• **Consigne A**:
Reformulez plus brièvement, ou sous forme de liste, le paragraphe du texte sur l'hypersensibilité qui commence par « Mon syndrome de l’imposteur », en conservant ses faits essentiels.
• **Consigne B**:
Poursuivez le texte sur l'hypersensibilité à partir de sa dernière phrase.
:: Texte source ::
Être quelqu’un d’angoissé ou de très émotif, ce peut être un véritable fardeau à porter tous les jours, dans un monde où l’hypersensibilité est encore vue comme une faiblesse. Ce fut un long voyage en moi-même pour accepter mes noeuds émotionnels et apprendre à rassurer mes angoisses plutôt que de les refouler. Je m’accepte beaucoup mieux telle que je suis aujourd’hui, même s’il reste encore du travail. Par intérêt thérapeutique d’abord, et pour (qui sait?) aider d’autres personnes qui seraient aux prises avec ce type de problèmes, parlons émotions!
Mon syndrome de l’imposteur, il s’exprime surtout en amour et au travail. Lorsque j’ai compris que l’homme qui est aujourd’hui mon mari s’intéressait à moi, ma première réaction a été de me demander comment un homme pareil pouvait s’intéresser à une femme comme moi. Cela complique la construction de la confiance, car à ce sentiment s’ajoute une peur de l’abandon. Cela complique aussi le fait de se livrer à l’autre et d’exprimer un désaccord par exemple, on a peur de perdre l’amour de l’autre s’il nous voit tel qu’on est, puisqu’on se pense indigne de susciter un tel sentiment. Enfin, cela rend difficile le fait d’agir naturellement, car on pense de l’autre qu’il aime une certaine image de nous-même, et pas notre vrai Moi. Cette image, on se sent obligé de l’entretenir plutôt que d’être nous-mêmes, pour ne pas briser ce sentiment amoureux.
:::
:: Données d'entrée ::
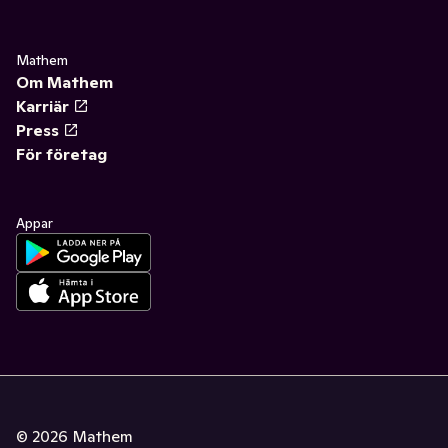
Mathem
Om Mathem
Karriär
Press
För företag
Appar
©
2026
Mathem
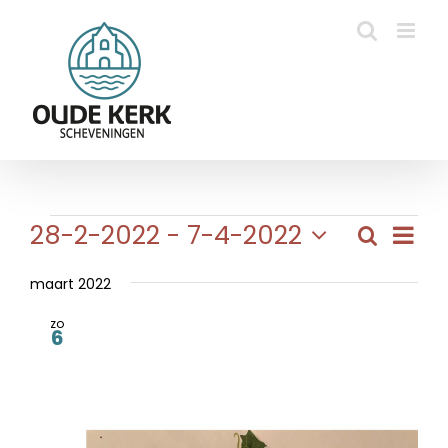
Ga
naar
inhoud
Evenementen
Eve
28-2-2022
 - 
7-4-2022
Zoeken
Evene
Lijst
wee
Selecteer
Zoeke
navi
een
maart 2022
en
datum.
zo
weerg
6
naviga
:::
:: Données d'entrée ::
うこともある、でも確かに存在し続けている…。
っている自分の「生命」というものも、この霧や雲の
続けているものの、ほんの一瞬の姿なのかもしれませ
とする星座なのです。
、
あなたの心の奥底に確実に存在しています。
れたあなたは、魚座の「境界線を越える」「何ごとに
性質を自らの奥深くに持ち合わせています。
:::
:: Données d'entrée ::
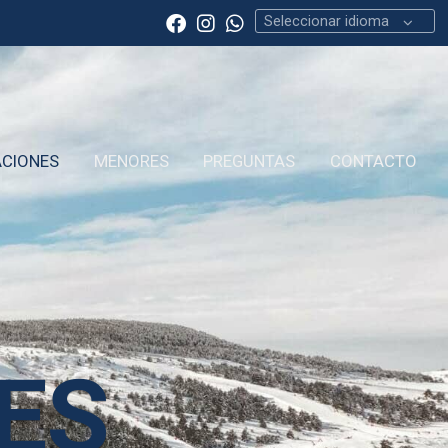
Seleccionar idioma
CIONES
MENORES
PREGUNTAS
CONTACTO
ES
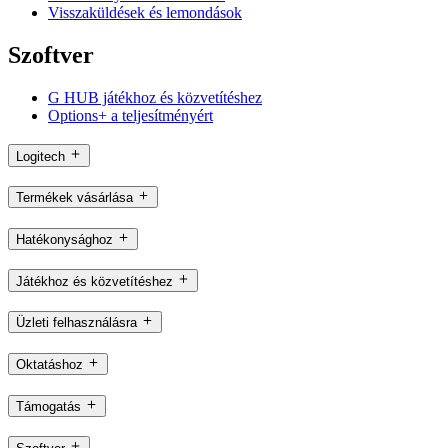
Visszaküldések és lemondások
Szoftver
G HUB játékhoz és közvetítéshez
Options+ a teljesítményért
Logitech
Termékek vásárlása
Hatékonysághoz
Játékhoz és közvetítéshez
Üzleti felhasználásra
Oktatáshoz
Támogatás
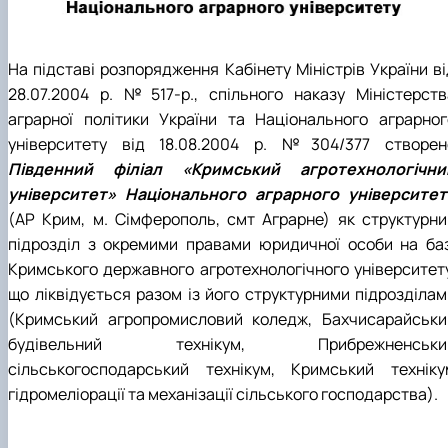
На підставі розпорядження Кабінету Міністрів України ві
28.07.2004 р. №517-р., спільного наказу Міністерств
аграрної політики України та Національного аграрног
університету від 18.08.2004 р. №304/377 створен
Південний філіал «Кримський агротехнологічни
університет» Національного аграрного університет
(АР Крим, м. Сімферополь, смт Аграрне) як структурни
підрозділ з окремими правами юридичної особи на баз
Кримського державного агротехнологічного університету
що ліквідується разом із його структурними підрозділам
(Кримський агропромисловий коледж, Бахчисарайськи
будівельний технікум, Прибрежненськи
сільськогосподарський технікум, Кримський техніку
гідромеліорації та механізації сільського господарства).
:::
• **Réponse attendue A**:
Mon syndrome de l’imposteur se manifeste surtout en amour et au travail. Quand j’ai compris que mon futur mari s’intéressait à moi, je me suis demandé comment un tel homme pouvait s’intéresser à une femme comme moi. En amour, ce sentiment :
- complique la construction de la confiance, car il s’accompagne d’une peur de l’abandon ;
- rend difficile de se livrer et d’exprimer un désaccord, par crainte de perdre l’amour de l’autre en se montrant tel qu’on est ;
- empêche d’agir naturellement, car on croit que l’autre aime une image de nous, qu’on se sent obligé d’entretenir au lieu d’être soi-même.

• **Réponse attendue B**:
Ensuite, j’occupe un poste qui me demande de savoir énormément de choses, et de me reposer sur l’équipe pour pouvoir gérer des tâches que je n’ai jamais fait, ou que je ne sais pas faire. J’ai très souvent peur de l’erreur, pour qu’on se rende compte que je suis inapte à exercer ma fonction. Ensuite, j’ai souvent peur de demander de l’aide par peur de passer pour une idiote, ou de reconnaître une erreur par peur encore une fois qu’on me prenne pour une imposteure.
Je ne suis pas plus idiote, ni plus aimable, ni plus inapte qu’une autre. La perfection n’existe pas, mais le manque de confiance et d’amour envers soi-même nous fait bien souvent nous dénigrer plus bas que terre alors que nous ne le méritons pas. La perfection n’existe pas, mais il faut savoir aussi reconnaître sa valeur. Et s’aimer soi.
Alors d’où ça vient, tout ça?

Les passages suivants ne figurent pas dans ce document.